Open tarqd opened 10 years ago
Relates #55 (streaming support), #82 (json parser), and #83 (xml parser).
One question that popped into my head regarding streaming parsing is how the sizes of variable sized containers will be handled. Since the current XML and JSON archives have everything in memory, they can query the size (number of nodes) of a container before doing a load. If we move to a streaming environment this will not be possible.
In the binary archives we explicitly serialize the size of variable sized containers. This might be unavoidable for streaming support. The XML/JSON become slightly less "pretty", but we keep the efficiency of a single memory allocation.
Thoughts on this?
I cannot see a use-case for this. Say someone is receiving objects (in JSON/XML) over network. Why can't he wait until a message (an object) has arrived completely? After that he would un-serialize that (part of the whole) stream into his object(s). There would be some factory involved anyway, because different messages/objects can arrive.

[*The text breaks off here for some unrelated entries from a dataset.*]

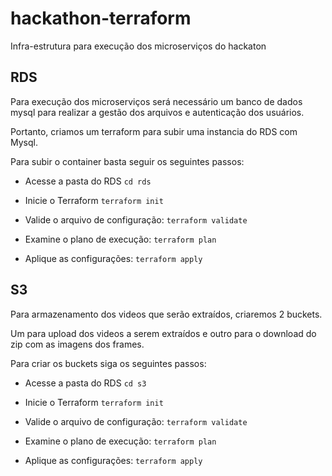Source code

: # hackathon-terraform
Infra-estrutura para execução dos microserviços do hackaton

## RDS

Para execução dos microserviços será necessário um banco de dados mysql para realizar a gestão dos arquivos e autenticação dos usuários. 

Portanto, criamos um terraform para subir uma instancia do RDS com Mysql.

Para subir o container basta seguir os seguintes passos:

- Acesse a pasta do RDS
`cd rds`

- Inicie o Terraform
`terraform init`

- Valide o arquivo de configuração:
`terraform validate`

- Examine o plano de execução:
`terraform plan`

- Aplique as configurações:
`terraform apply`

## S3
Para armazenamento dos videos que serão extraídos, criaremos 2 buckets.

Um para upload dos videos a serem extraídos e outro para o download do zip com as imagens dos frames.

Para criar os buckets siga os seguintes passos:

- Acesse a pasta do RDS
`cd s3`

- Inicie o Terraform
`terraform init`

- Valide o arquivo de configuração:
`terraform validate`

- Examine o plano de execução:
`terraform plan`

- Aplique as configurações:
`terraform apply`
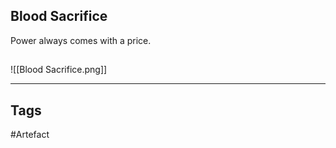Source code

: ## Blood Sacrifice
Power always comes with a price.
## 
![[Blood Sacrifice.png]]

---
## Tags
#Artefact
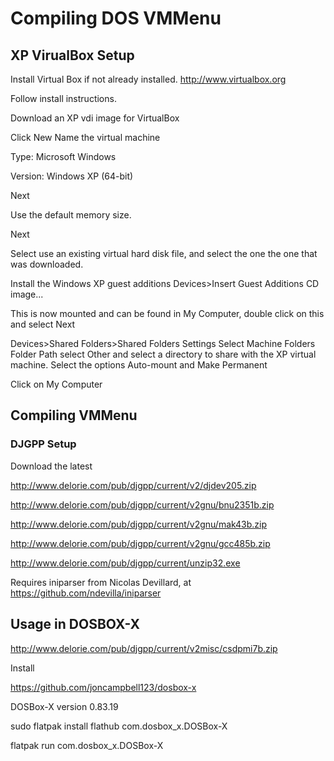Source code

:# Compiling DOS VMMenu

## XP VirualBox Setup

Install Virtual Box if not already installed.
http://www.virtualbox.org


Follow install instructions.

Download an XP vdi image for VirtualBox

Click New
Name the virtual machine

Type: Microsoft Windows

Version: Windows XP (64-bit)

Next

Use the default memory size.

Next

Select use an existing virtual hard disk file, and select the one the one that was downloaded.


Install the Windows XP guest additions
Devices>Insert Guest Additions CD image...

This is now mounted and can be found in My Computer, double click on this and select Next

Devices>Shared Folders>Shared Folders Settings
Select Machine Folders
Folder Path select Other and select a directory to share with
the XP virtual machine.
Select the options Auto-mount and Make Permanent

Click on My Computer


## Compiling VMMenu

### DJGPP Setup

Download the latest

http://www.delorie.com/pub/djgpp/current/v2/djdev205.zip

http://www.delorie.com/pub/djgpp/current/v2gnu/bnu2351b.zip

http://www.delorie.com/pub/djgpp/current/v2gnu/mak43b.zip

http://www.delorie.com/pub/djgpp/current/v2gnu/gcc485b.zip

http://www.delorie.com/pub/djgpp/current/unzip32.exe

Requires iniparser from Nicolas Devillard, at https://github.com/ndevilla/iniparser


## Usage in DOSBOX-X


http://www.delorie.com/pub/djgpp/current/v2misc/csdpmi7b.zip

Install

https://github.com/joncampbell123/dosbox-x

DOSBox-X version 0.83.19

sudo flatpak install flathub com.dosbox_x.DOSBox-X

flatpak run com.dosbox_x.DOSBox-X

It's useful if you're streaming asynchronously and can assign a callback for when a message has been received and parsed completely. I don't think there's be many more allocations as you'd just allocate the object you're planning to unserialize anyway and for variable length containers use the insert/push_back methods and let the container handle it, not any different than if you had parsed it completely (lists do one allocation per item anyway, vectors scale reasonably well regardless)
This might be stepping out of the goals of cereal though. It seems other libraries already handle this well like Capn' Proto so it might not be worth the complication (although for some people being able to unserialize a large buffer without requiring it to fit entirely in memory would be useful)

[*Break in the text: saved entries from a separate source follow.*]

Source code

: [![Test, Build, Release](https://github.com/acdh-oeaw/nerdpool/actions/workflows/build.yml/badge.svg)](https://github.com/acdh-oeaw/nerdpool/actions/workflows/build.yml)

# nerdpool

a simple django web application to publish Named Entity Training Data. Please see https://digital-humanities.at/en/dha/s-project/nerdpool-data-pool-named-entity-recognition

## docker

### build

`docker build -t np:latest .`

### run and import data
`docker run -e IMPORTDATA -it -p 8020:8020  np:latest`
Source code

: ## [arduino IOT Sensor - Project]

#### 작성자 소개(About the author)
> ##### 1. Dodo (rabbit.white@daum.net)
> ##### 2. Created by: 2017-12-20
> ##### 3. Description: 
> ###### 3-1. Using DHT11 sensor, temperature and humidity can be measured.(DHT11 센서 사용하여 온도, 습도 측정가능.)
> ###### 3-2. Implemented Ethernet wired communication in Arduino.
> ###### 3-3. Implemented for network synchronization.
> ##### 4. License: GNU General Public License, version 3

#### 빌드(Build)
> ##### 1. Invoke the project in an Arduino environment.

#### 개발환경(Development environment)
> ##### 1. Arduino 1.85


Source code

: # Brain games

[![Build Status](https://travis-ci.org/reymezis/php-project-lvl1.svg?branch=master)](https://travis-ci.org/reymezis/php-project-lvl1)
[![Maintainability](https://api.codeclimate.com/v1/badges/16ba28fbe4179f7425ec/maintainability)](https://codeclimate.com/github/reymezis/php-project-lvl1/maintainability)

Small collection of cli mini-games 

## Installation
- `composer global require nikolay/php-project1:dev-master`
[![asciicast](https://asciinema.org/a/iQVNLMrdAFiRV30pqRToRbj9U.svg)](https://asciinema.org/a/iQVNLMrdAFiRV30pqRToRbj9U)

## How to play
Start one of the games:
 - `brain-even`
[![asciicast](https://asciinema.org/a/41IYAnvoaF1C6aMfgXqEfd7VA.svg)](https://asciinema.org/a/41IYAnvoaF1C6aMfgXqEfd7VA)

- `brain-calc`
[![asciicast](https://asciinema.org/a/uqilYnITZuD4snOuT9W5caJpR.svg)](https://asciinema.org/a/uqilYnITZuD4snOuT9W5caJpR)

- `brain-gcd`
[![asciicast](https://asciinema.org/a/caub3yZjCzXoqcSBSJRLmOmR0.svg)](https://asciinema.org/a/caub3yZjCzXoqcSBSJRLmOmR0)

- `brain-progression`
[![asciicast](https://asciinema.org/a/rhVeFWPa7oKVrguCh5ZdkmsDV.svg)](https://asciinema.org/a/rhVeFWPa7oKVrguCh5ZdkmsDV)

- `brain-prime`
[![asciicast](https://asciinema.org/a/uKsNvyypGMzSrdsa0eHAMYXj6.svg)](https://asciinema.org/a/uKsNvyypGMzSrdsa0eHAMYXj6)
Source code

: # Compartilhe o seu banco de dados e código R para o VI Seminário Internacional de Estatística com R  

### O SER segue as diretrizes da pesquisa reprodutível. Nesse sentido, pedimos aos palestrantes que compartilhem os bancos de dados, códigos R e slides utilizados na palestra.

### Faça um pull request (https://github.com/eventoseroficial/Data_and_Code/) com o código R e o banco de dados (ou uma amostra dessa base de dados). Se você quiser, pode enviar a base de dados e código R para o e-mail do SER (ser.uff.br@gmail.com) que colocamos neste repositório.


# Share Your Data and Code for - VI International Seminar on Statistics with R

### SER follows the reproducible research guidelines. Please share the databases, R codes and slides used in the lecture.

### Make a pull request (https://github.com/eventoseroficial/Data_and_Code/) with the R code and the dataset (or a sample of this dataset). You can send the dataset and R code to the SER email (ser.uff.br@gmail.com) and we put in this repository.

I don't have a lot of experience in this area so I'd prefer to get as much input as possible as to what is desirable. Given that we have full type information, it is likely possible for us to wait to receive entire containers before allowing serialization to continue. The goal here is for the user to interface with everything in a near identical fashion - I don't want callbacks of any type.
A more desirable interface is one that by default blocks until serialization is done (current behavior) but offers some way of starting and stopping the serialization until the data has fully poured in.

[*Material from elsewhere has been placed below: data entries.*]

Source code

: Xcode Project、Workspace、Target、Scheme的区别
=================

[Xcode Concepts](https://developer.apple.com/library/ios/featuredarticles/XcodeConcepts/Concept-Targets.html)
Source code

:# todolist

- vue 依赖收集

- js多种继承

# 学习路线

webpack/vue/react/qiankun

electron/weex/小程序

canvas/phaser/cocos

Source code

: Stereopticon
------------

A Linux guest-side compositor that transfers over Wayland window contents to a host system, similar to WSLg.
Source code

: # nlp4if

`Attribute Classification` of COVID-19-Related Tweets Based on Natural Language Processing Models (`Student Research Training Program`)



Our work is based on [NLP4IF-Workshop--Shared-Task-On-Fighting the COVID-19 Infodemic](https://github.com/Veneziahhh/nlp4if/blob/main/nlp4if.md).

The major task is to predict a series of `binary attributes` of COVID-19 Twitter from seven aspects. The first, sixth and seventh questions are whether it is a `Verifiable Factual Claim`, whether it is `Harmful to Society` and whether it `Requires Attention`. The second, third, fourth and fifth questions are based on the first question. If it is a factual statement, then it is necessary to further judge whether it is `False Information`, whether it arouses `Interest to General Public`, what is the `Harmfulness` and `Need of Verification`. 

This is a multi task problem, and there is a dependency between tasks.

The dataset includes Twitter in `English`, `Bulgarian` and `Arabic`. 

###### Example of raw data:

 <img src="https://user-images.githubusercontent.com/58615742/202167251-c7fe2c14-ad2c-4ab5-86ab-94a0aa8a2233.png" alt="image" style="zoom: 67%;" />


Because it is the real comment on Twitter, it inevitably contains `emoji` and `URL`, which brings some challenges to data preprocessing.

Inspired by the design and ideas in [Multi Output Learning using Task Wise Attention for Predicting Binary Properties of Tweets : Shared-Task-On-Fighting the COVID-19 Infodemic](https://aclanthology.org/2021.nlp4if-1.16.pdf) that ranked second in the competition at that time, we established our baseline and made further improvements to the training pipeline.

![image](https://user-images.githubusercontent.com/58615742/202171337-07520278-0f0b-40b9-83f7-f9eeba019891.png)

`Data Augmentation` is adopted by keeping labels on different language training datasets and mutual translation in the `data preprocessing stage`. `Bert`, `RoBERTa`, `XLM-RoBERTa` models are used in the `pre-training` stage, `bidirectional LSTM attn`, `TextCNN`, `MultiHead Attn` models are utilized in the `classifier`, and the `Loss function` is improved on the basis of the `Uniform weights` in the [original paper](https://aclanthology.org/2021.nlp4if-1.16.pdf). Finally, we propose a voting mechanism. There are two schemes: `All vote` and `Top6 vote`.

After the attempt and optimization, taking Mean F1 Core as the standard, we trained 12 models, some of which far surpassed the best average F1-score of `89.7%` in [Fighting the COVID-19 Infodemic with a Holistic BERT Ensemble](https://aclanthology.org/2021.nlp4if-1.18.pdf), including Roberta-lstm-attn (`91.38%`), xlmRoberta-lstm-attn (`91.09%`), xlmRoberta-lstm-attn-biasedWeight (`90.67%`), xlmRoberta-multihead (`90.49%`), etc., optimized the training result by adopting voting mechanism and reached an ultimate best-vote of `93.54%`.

I think we could probably get some good feedback from @breese who originally suggested this feature (see #55).
I'll be honest I mostly wanted this for RPC but that seems like it's outside of cereals domain, and bigger archives probably should be using a more specialized method. I agree keeping it simple it desirable.
I support the basic idea of reading a stream as it arrives. Makes sense for large data as well as for network streaming.
The rest is really a fundamental decision what the lib's purpose(s) shall be. The field of serialization is pretty wide.
Potentially pretty cool: this XML API for C++ shown at boostcon. Source available here.
Looks well thought and designed, but the hoops he is jumping through with attributes vs. nesting is just another example of the failure of XML...
Since you're already thinking about switching parsers, it might be useful to use a SAX-style streaming parser.
Reasoning:
any
-type that is common in JSON parsers. They make heavy use of virtual calls which are unnecessary (for exampleon_number=void(double num)
instead ofif (variable.isDouble()) x = variable.getDouble()
The JSON spec at least is very light and it's fairly easy to implement a parser if a streaming JSON parser does not already exist.